- Relator(a)
- Ministro Humberto Martins
- Órgão julgador
- Terceira Turma
- Data do julgamento
- 09/02/2026
- Data de publicação
- 12/02/2026
STJ – Acórdão, Rel. Ministro Humberto Martins, Terceira Turma, j. 09/02/2026, p. 12/02/2026
PROCESSUAL CIVIL E CIVIL. AGRAVO INTERNO NO AGRAVO EM RECURSO ESPECIAL. RESPONSABILIDADE CIVIL. INSTITUIÇÃO FINANCEIRA. FALHA NA PRESTAÇÃO DE SERVIÇO. NEGATIVA DE PRESTAÇÃO JURISDICIONAL. NÃO OCORRÊNCIA. DANOS MATERIAIS E MORAIS. REEXAME FÁTICO-PROBATÓRIO. SÚMULA N. 7/STJ. FUNDAMENTAÇÃO DEFICIENTE. SÚ MULA N. 284/STF. 1. Não há ofensa ao art. 1.022 do CPC quando o Tribunal de origem enfrenta fundamentadamente as questões que lhe foram submetidas, solucionando a lide em conformidade com o que foi apresentado em juízo e manifestando-se expressamente sobre os motivos que o levaram a concluir pela falha na prestação dos serviços e pela configuração dos danos materiais e morais.
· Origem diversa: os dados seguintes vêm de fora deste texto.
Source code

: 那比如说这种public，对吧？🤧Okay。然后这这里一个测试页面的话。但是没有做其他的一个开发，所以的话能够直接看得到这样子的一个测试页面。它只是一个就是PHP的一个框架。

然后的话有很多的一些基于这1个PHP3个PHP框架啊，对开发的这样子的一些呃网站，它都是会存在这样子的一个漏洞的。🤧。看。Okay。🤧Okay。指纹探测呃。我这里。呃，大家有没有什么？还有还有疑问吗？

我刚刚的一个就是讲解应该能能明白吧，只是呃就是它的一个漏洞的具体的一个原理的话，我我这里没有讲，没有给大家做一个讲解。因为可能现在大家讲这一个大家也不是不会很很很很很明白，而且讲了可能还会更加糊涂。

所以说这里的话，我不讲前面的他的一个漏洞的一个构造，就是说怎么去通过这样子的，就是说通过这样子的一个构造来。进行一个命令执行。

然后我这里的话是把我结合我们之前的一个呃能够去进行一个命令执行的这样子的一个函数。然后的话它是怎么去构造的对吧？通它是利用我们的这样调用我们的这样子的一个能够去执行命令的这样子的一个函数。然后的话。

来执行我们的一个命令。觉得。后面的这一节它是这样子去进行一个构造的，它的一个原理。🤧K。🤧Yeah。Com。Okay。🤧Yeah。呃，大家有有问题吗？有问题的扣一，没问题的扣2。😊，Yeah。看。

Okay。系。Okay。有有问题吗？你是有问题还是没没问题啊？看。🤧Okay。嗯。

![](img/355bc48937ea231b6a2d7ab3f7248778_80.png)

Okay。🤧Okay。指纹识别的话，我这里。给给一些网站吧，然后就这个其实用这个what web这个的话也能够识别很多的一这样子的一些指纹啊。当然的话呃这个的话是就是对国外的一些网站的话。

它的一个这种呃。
O órgão julgador não necessita afastar todas as alegações das partes, bastando que se manifeste suficientemente sobre suas razões de decidir. 2. A mera referência ao art. 95 do Código de Defesa do Consumidor, sem demonstração de pertinência com a matéria debatida nos autos, que não versa sobre ação coletiva para defesa de interesses individuais homogêneos, configura fundamentação deficiente, atraindo o óbice da Súmula n. 284/STF. 3. A análise da alegada violação dos arts. 14 do CDC e 186 e 927 do Código Civil demandaria o revolvimento do conjunto fático-probatório dos autos, atraindo a incidência da Súmula n. 7/STJ. 3. O Tribunal de origem delimitou e especificou detalhadamente os motivos que o levaram a concluir pela falha na prestação dos serviços, pela responsabilidade objetiva das instituições financeiras e pela configuração dos danos materiais e morais suportados pelo agravado. 4. Rever as conclusões da Corte local quanto à caracterização dos danos morais in re ipsa, à alegada violação da boa-fé objetiva ou à valoração das provas produzidas exigiria o reexame de elementos fático-probatórios, providência vedada em recurso especial, nos termos da Súmula n. 7/STJ. Agravo interno improvido. (AgInt no AREsp n. 2.642.220/RN, relator Ministro Humberto Martins, Terceira Turma, julgado em 9/2/2026, DJEN de 12/2/2026.)